Part one of the four-part series documents the well-known rise of Oscar Pistorius, from double-amputee as a toddler to Paralympic star that successfully challenged the contention that his prosthesis gave him an unfair advantage in able-bodied competition. He went on to be a face of London 2012, becoming the first person to compete in both the Olympics and Paralympics. This propelled him to fame across the globe, but particularly in South Africa., as he became a celebrity fixture. This first episode of the series sticks pretty well to the (manufactured?) script of his background - hard luck child never accepting the suggestion of disadvantage and rising by his unique drive and talent to athletic and cultural fame, and a favored son of South Africa. At quick glance, he had it all - athletic fame, good lucks, wealth, and a model girlfriend.

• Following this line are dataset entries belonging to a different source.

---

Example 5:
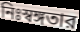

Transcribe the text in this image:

নিঃস্বঙ্গতার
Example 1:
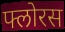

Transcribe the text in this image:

फ्लोरस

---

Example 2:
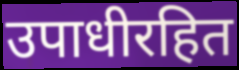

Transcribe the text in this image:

उपाधीरहित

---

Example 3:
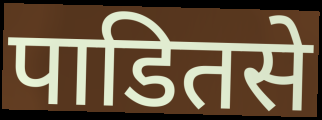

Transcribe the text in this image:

पाडितसे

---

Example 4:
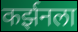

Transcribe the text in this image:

कर्झनला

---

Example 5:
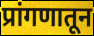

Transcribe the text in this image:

प्रांगणातून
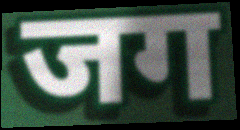
जग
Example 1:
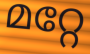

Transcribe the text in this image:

മറ്റേ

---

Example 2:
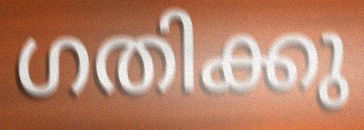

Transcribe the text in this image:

ഗതിക്കു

All of that sets up the rest of the series for a riveting watch. About six months removed from his London 2012 exploits, he shot and killed his girlfriend Reeva Steenkamp in the early hours of February 14, 2013 at his home in Pretoria. Anyone cursorily following the case - received with great attention globally - knows the general details of the subsequent case. Was he convinced there was an intruder and opened fire in mistaken identity, or was he really in the midst of a possible argument and allowed his temper to take control?
"Pistorius" does an excellent job of presenting the evidence shown from both defense and prosecution. Particularly shining is the presentation of the case in the context of when and where in South Africa it was taking place. With a notorious epidemic of home invasions in the city, maybe Pistorius legitimately feared an intruder. Or, was this another example of a women's life not mattering in South African society, an existing theme of protest at the time. The nuances of those argumentative distractions - nor the assorted cast of characters ranging from possibly publicity-seeking women's activists to possibly shady outer-circle thugs - didn't make it to the overseas headlines as well as shown here.

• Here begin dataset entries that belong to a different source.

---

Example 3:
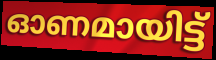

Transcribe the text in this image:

ഓണമായിട്ട്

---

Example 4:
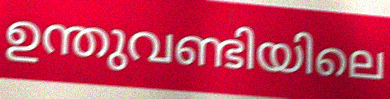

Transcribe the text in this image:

ഉന്തുവണ്ടിയിലെ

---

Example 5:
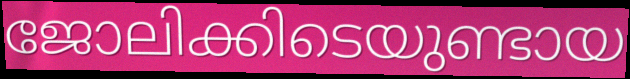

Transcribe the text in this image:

ജോലിക്കിടെയുണ്ടായ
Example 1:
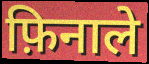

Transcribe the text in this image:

फ़िनाले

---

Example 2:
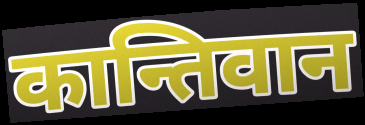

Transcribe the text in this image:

कान्तिवान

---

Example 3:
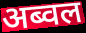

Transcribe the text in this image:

अब्वल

The procedural elements of the Pretoria High Court were fascinating as well. To witness another nation's courtroom drama at work was revelatory, including the background on non-juried trials and the appeals process. Keep an eye on the charming honorific "My Lady", the equivalent of "Your Honor" here, used even when not directly speaking to the judge.

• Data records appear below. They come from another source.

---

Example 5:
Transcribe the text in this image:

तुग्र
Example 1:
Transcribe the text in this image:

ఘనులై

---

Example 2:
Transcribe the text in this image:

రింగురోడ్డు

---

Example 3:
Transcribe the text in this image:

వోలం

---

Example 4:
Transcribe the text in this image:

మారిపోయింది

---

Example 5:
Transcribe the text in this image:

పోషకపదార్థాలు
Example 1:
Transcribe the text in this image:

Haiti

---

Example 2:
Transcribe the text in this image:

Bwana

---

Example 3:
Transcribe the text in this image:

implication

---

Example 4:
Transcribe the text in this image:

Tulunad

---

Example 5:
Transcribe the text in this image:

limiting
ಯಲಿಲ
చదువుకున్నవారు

In the end, Pistorius was sentenced to 15 years of prison, and he is not eligible for parole until 2023. I certainly learned an appreciation for the drama and emotion of the case, and I found myself changed a bit those original 2013 headline impressions. Whether you accept his actions as self-defense against a perceived intruder (presented here as done with either reckless bravado or as an involuntary panicked lapse in control), or believe he was really an ill-tempered "brat" (actually a term used in the film) with a quick trigger, it's an epic story of a hero's fall. You can not escape the humility of seeing Pistorius broken on the stand, or, worse, head down as he is presented to the courtroom without his prosthesis in an effort to emphasize fragility.
As journalist Toby Shapshak says in the film, "Because his life story was so extraordinary, his fall from grace was just as extraordinary."
Oscar Pistorius has eight Paralympic medals (including six gold), and a silver medal from the 2011 IAAF World Championships (able-bodied) as part of the South African 4x400 meter relay team. At the London 2012 Olympics, he reached the individual 400 meters semi-final and raced in the final of the 4x400 relay.